Doing with Less Medical Care

Doing with Less Medical Care

  The American Board of Internal Medicine Foundation (not the American Board of Internal Medicine itself) in conjunction with Consumer Reports did a study recently that indicated that many, if not most, of the medical tests are over used and not necessary. While not really a surprise, it clashes, to an extent,  with the federal government's push to mandate that insurance companies and/or taxpayers cover a number of preventative illness tests. And it clashes with health care institutions' urging and patients' insistence on taking certain tests and medicines.

  Cited by the study were mammography imaging, colonoscopic exams, PSA blood work, head CAT scans, EKGs, MRIs, stress tests, uses of antibiotics, drugs for acid reflux, even scanning for cancer in patients who have had cancer. The study did not say never use these tools, it said they should be used appropriately. The idea is to curb the overuse and therefore help reduce the cost of the health care system.

  Ironically, the biggest complaint against insurance companies from patients, doctors and now the government, is that they won't cover the costs of some tests and procedures. Who are they to get between me and my doctor? All they want to do is protect their profits. True, perhaps, but is it any different than the government that now pays for a lot of health care being interested in containing costs? At the same time, they are seeking to make certain these costs are covered by someone else. A bit contradictory.

  Interestingly, I have on my desk a letter from a medical screening company urging me pay $119 to be screened for stroke, vascular disease and osteoporosis. These are usually done at a local church and I have had them done even though my own doctors screened for some diseases and two of my children who are doctors say that the tests are generally unnecessary. The screening company in the meanwhile claims that problems were caught in one out of 14 people. That's out of 62,000 screened. That also means that it cost over $7 million to find those problems. This is a cash, not insurance, proposition. Is it worth it? Apparently 62,000 people thought so and this isn't the only company doing such cash screening.

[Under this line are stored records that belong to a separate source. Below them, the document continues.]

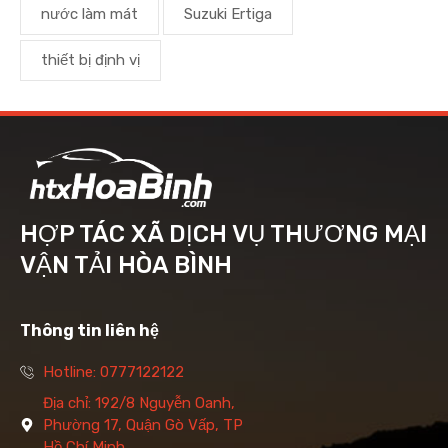
nước làm mát
Suzuki Ertiga
thiết bị định vị
HỢP TÁC XÃ DỊCH VỤ THƯƠNG MẠI
VẬN TẢI HÒA BÌNH
Thông tin liên hệ
Hotline: 0777122122
Địa chỉ: 192/8 Nguyễn Oanh,
Phường 17, Quận Gò Vấp, TP
Hồ Chí Minh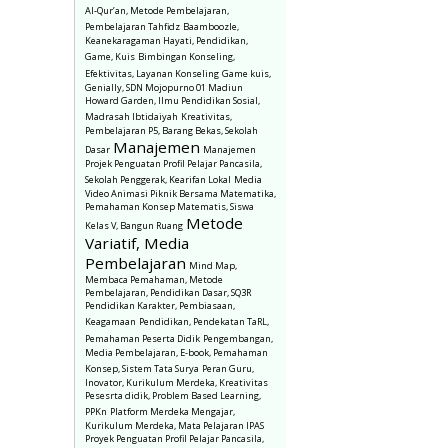
Al-Qur’an, Metode Pembelajaran,
Pembelajaran Tahfidz
Baamboozle,
Keanekaragaman Hayati, Pendidikan,
Game, Kuis
Bimbingan Konseling,
Efektivitas, Layanan Konseling
Game kuis,
Genially, SDN Mojopurno 01 Madiun
Howard Garden, Ilmu Pendidikan Sosial,
Madrasah Ibtidaiyah
Kreativitas,
Pembelajaran P5, Barang Bekas, Sekolah
Manajemen
Dasar
Manajemen
Projek Penguatan Profil Pelajar Pancasila,
Sekolah Penggerak, Kearifan Lokal
Media
Video Animasi Piknik Bersama Matematika,
Pemahaman Konsep Matematis, Siswa
Metode
Kelas V, Bangun Ruang
Variatif, Media
Pembelajaran
Mind Map,
Membaca Pemahaman, Metode
Pembelajaran, Pendidikan Dasar, SQ3R
Pendidikan Karakter, Pembiasaan,
Keagamaan
Pendidikan, Pendekatan TaRL,
Pemahaman Peserta Didik
Pengembangan,
Media Pembelajaran, E-book, Pemahaman
Konsep, Sistem Tata Surya
Peran Guru,
Inovator, Kurikulum Merdeka, Kreativitas
Pesesrta didik, Problem Based Learning,
PPKn
Platform Merdeka Mengajar,
Kurikulum Merdeka, Mata Pelajaran IPAS
Proyek Penguatan Profil Pelajar Pancasila,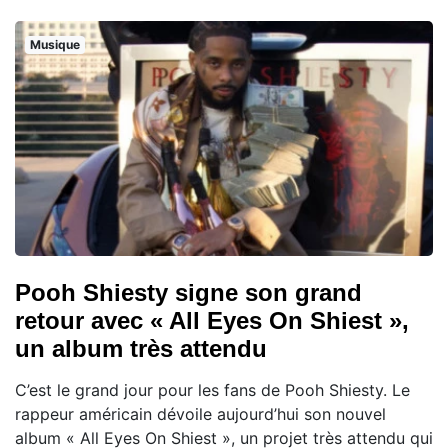
Musique
Pooh Shiesty signe son grand
retour avec « All Eyes On Shiest »,
un album très attendu
C’est le grand jour pour les fans de Pooh Shiesty. Le
rappeur américain dévoile aujourd’hui son nouvel
album « All Eyes On Shiest », un projet très attendu qui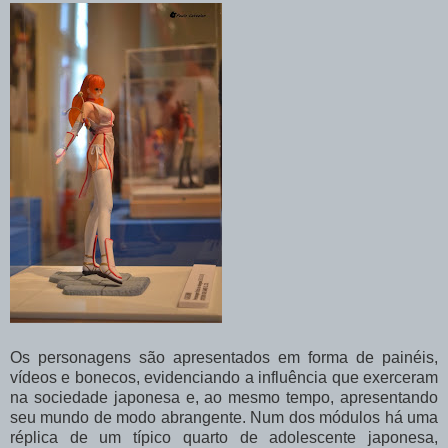
Os personagens são apresentados em forma de painéis,
vídeos e bonecos, evidenciando a influência que exerceram
na sociedade japonesa e, ao mesmo tempo, apresentando
seu mundo de modo abrangente. Num dos módulos há uma
réplica de um típico quarto de adolescente japonesa,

  Perhaps they feel that the $119 (sometimes there's a discount) is reasonable compared to those really big testing bills one gets from a hospital or clinic.

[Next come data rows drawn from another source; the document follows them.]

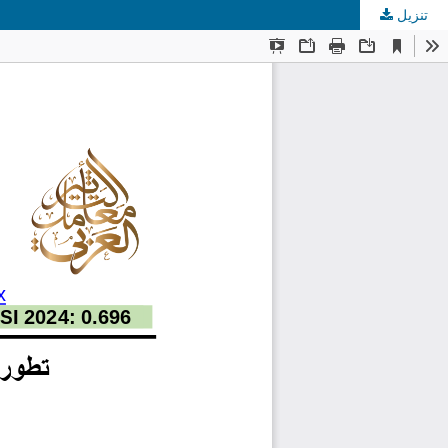
تنزيل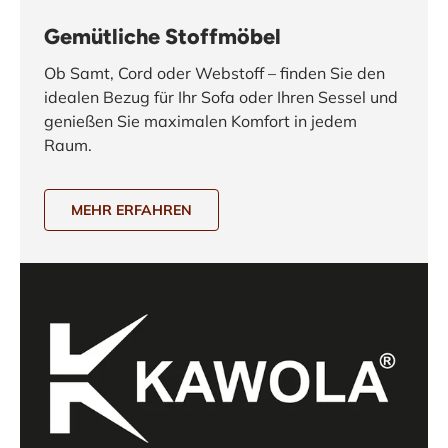
Gemütliche Stoffmöbel
Ob Samt, Cord oder Webstoff – finden Sie den
idealen Bezug für Ihr Sofa oder Ihren Sessel und
genießen Sie maximalen Komfort in jedem
Raum.
MEHR ERFAHREN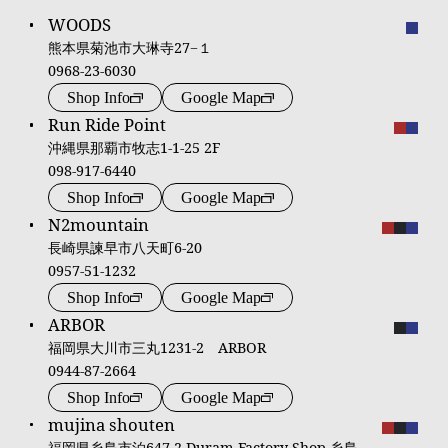
WOODS
熊本県菊池市大琳寺27−１
0968-23-6030
Shop Info
Google Map
Run Ride Point
沖縄県那覇市牧志1-1-25 2F
098-917-6440
Shop Info
Google Map
N2mountain
長崎県諫早市八天町6-20
0957-51-1232
Shop Info
Google Map
ARBOR
福岡県大川市三丸1231-2 ARBOR
0944-87-2664
Shop Info
Google Map
mujina shouten
福岡県糸島市泊647-2 Duram Factory Shop 糸島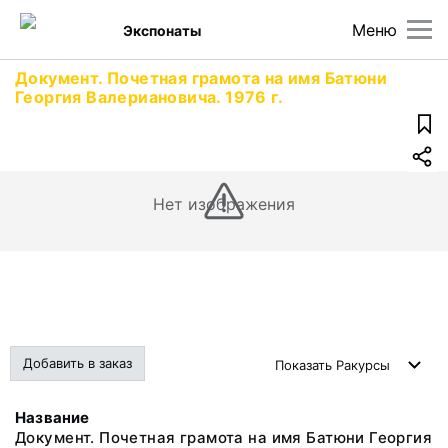
Меню
Экспонаты
Документ. Почетная грамота на имя Батюни
Георгия Валериановича. 1976 г.
Нет изображения
Добавить в заказ
Показать
Ракурсы
Название
Документ. Почетная грамота на имя Батюни Георгия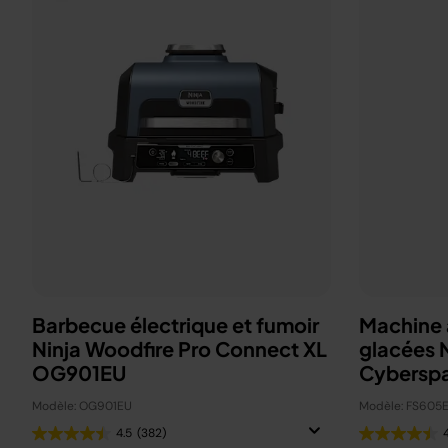
Barbecue électrique et fumoir
Machine à
Ninja Woodfire Pro Connect XL
glacées 
OG901EU
Cybersp
Modèle: OG901EU
Modèle: FS605
4.5
(382)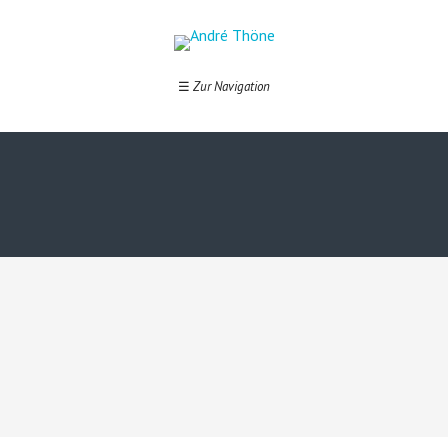
☰
Zur Navigation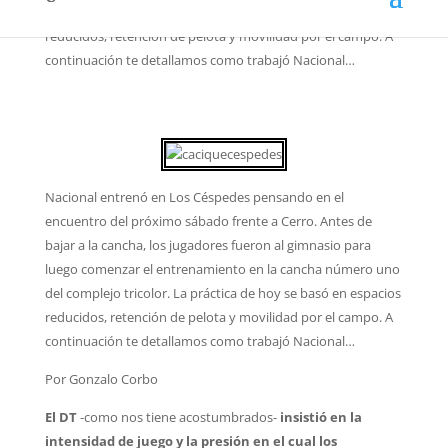
del complejo tricolor. La práctica de hoy se basó en espacios
reducidos, retención de pelota y movilidad por el campo. A
continuación te detallamos como trabajó Nacional…
Nacional entrenó en Los Céspedes pensando en el
encuentro del próximo sábado frente a Cerro. Antes de
bajar a la cancha, los jugadores fueron al gimnasio para
luego comenzar el entrenamiento en la cancha número uno
del complejo tricolor. La práctica de hoy se basó en espacios
reducidos, retención de pelota y movilidad por el campo. A
continuación te detallamos como trabajó Nacional…
Por Gonzalo Corbo
El DT
-como nos tiene acostumbrados-
insistió en la
intensidad de juego y la presión en el cual los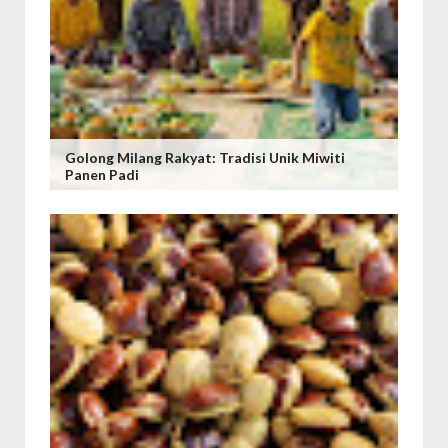
Golong Milang Rakyat: Tradisi Unik Miwiti
Panen Padi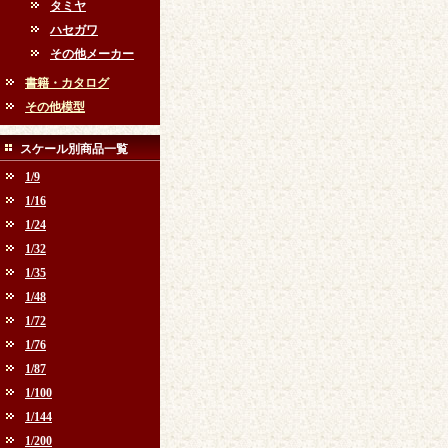
タミヤ
ハセガワ
その他メーカー
書籍・カタログ
その他模型
スケール別商品一覧
1/9
1/16
1/24
1/32
1/35
1/48
1/72
1/76
1/87
1/100
1/144
1/200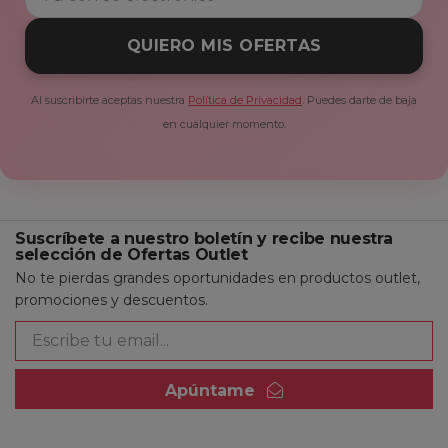
QUIERO MIS OFERTAS
Al suscribirte aceptas nuestra
Política de Privacidad
. Puedes darte de baja
en cualquier momento.
Suscríbete a nuestro boletín y recibe nuestra
selección de Ofertas Outlet
No te pierdas grandes oportunidades en productos outlet,
promociones y descuentos.
Apúntame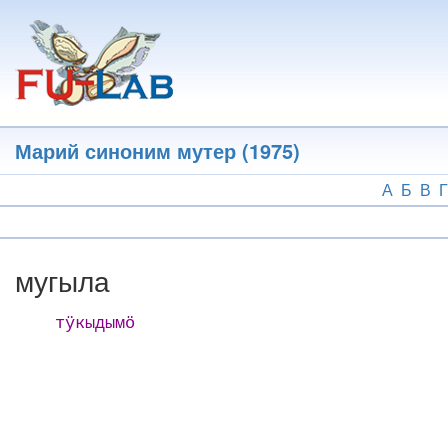
Перейти
к
основному
содержанию
Марий синоним мутер (1975)
А
Б
В
Г
мугыла
тӱкыдымӧ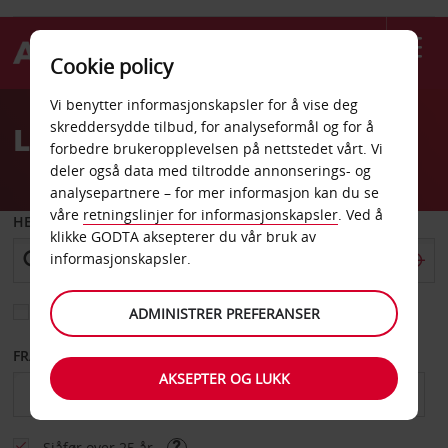
Cookie policy
Welcome
Vi benytter informasjonskapsler for å vise deg
to
skreddersydde tilbud, for analyseformål og for å
Leiebil Stokka flyplass
Avis
forbedre brukeropplevelsen på nettstedet vårt. Vi
deler også data med tiltrodde annonserings- og
analysepartnere – for mer informasjon kan du se
våre
retningslinjer for informasjonskapsler
. Ved å
HENT FRA
klikke GODTA aksepterer du vår bruk av
informasjonskapsler.
Velg et annet leveringssted
ADMINISTRER PREFERANSER
FRA DATO
TIL DATO
AKSEPTER OG LUKK
Sjåfør over 25 år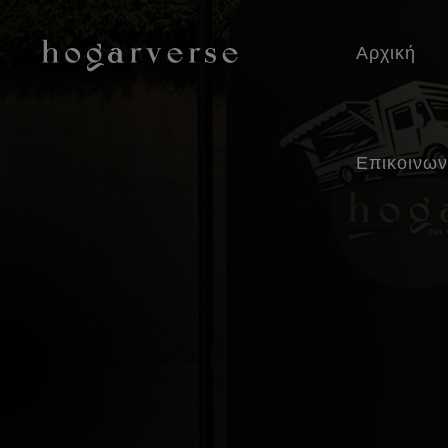
Αρχική
Επικοινων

  Obviously, there is a problem. And, study after study shows we do too much testing and take too many drugs, particularly antibiotics. According to some doctors, patient pressure is a big factor. According to all doctors I have talked to, liability is a big, big factor. Don't test and the doctor risks being sued if he (or she) misses something. Yeah, the liability insurance company offers coverage, but the hassle, time, concern for reputation, and the possibility of not being able to be insured in the future argues for being safe. Keeps everyone happy except it costs a lot.

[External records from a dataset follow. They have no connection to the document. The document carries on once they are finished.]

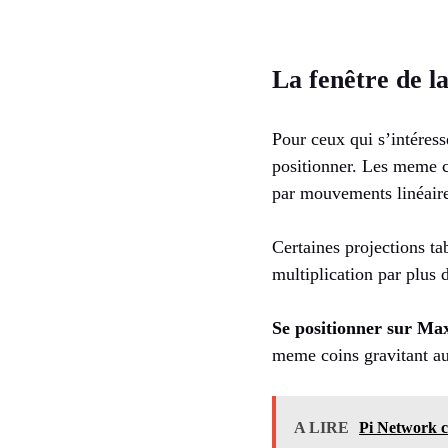
La fenêtre de la
Pour ceux qui s’intéress
positionner. Les meme 
par mouvements linéaires
Certaines projections ta
multiplication par plus
Se positionner sur Max
meme coins gravitant au
A LIRE
Pi Network c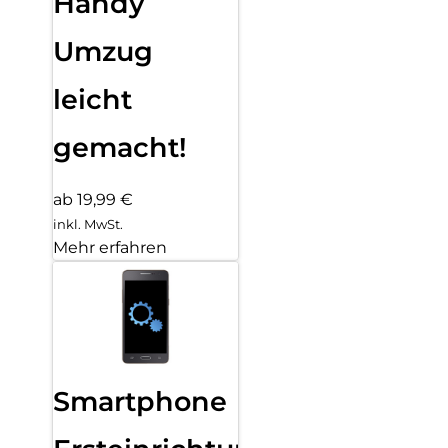
Handy
Umzug
leicht
gemacht!
ab 19,99 €
inkl. MwSt.
Mehr erfahren
Smartphone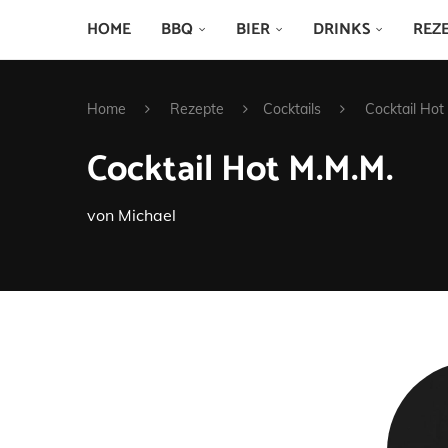
HOME
BBQ
BIER
DRINKS
REZ
Home
Rezepte
Cocktails
Cocktail Hot
Cocktail Hot M.M.M.
von
Michael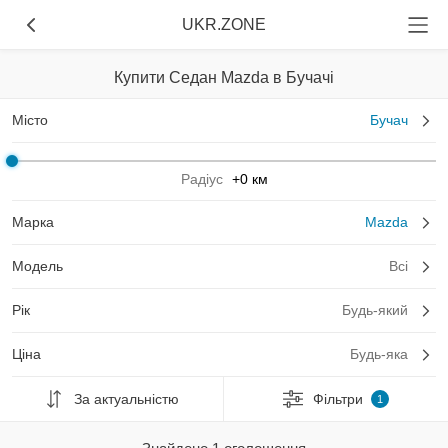
UKR.ZONE
Купити Седан Mazda в Бучачі
Місто
Бучач
Радіус
+0 км
Марка
Mazda
Модель
Всі
Рік
Будь-який
Ціна
Будь-яка
За актуальністю
Фільтри
1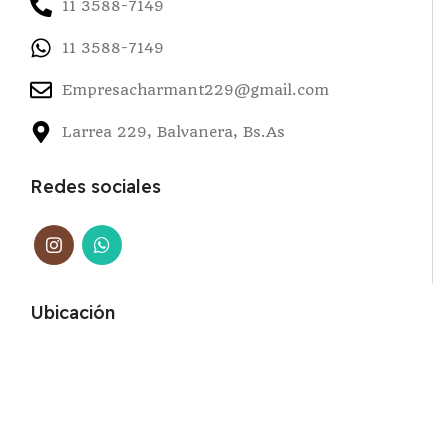
11 3588-7149
11 3588-7149
Empresacharmant229@gmail.com
Larrea 229, Balvanera, Bs.As
Redes sociales
Ubicación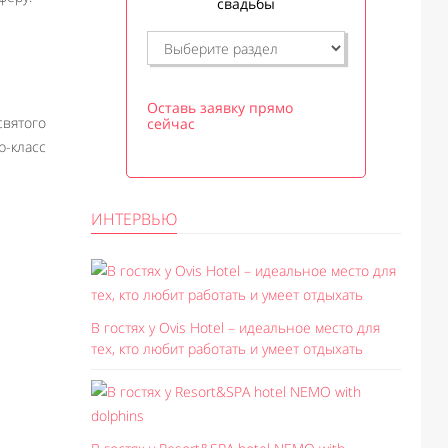
свадьбы
Оставь заявку прямо
вятого
сейчас
р-класс
ИНТЕРВЬЮ
В гостях у Ovis Hotel – идеальное место для
тех, кто любит работать и умеет отдыхать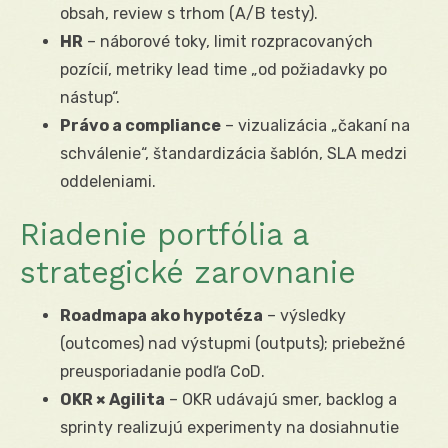
obsah, review s trhom (A/B testy).
HR
– náborové toky, limit rozpracovaných
pozícií, metriky lead time „od požiadavky po
nástup“.
Právo a compliance
– vizualizácia „čakaní na
schválenie“, štandardizácia šablón, SLA medzi
oddeleniami.
Riadenie portfólia a
strategické zarovnanie
Roadmapa ako hypotéza
– výsledky
(outcomes) nad výstupmi (outputs); priebežné
preusporiadanie podľa CoD.
OKR × Agilita
– OKR udávajú smer, backlog a
sprinty realizujú experimenty na dosiahnutie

  Other countries with centralized (government) care don't have those problems. It also isn't very easy to get screening tests done there. Because tests are discouraged and tightly controlled, resources to do the tests are limited resulting in long waits. That's why some Canadians go to the U.S. for certain procedures. Cadillac (or Lexus, or Mercedes, or Porche) systems are nice to be in as long as we have budgets to match. And, it appears we don't.

  Everyone is afraid of rationing. The death panel suggestion about end-of-life care reflects that. Mainly, we worry whether WE can get the tests WE need and want, and preferably have a third party pay for them. Plainly, however, we've got to shrink the care system. I've contended that moving back to a cash system or paying for your own individually tailored policy, or buying policies that cover catastrophic (whatever your catastrophic levels are) situations, would help contain costs. Encouraging (not commanding) people to buy policies at an early age in anticipation of medical catastrophe would be helpful. There would still have to be a safety net for such things as chronic disease, but catastrophic coverage would help if minor or normal procedures are out-of-pocket.

  However, failing that kind of an approach we're left with our hybrid - third party insurer/employer/government, individual, but regulated, or government coverage. Or, we can move directly to a government paid, single payer, system that risks not only high taxpayer costs and bureaucratic entanglements, but a virtual rationing through cost controls.

  Whichever direction we move, we have to face the real problem of medical practitioners' liability when restricting tests as recommended in the recent study. Although establishing "accepted practices" for medical procedures based upon studies and expert panel conclusions appear reasonable, human beings are not mechanical robots. They are chemical cesspools whose individuality is as much a reality as "accepted practices" which tend to change with knowledge of which we have only a little bit. There has to be room for "this is the correct way, but…".

  In the meanwhile, testing is not the only issue. Delivery or accessibility and cost of the system as well as personal health practices are, perhaps, even larger cost issues. I recall the movement 40 years ago (or more) to move away from longer hospitalization stays for everything from child birth to heart attacks. We now have 36 hour hospital care for birthing and a couple of days for heart attack or less than a week of hospitalization for heart surgeries. The lesson is that we can probably do with a lot less than we do.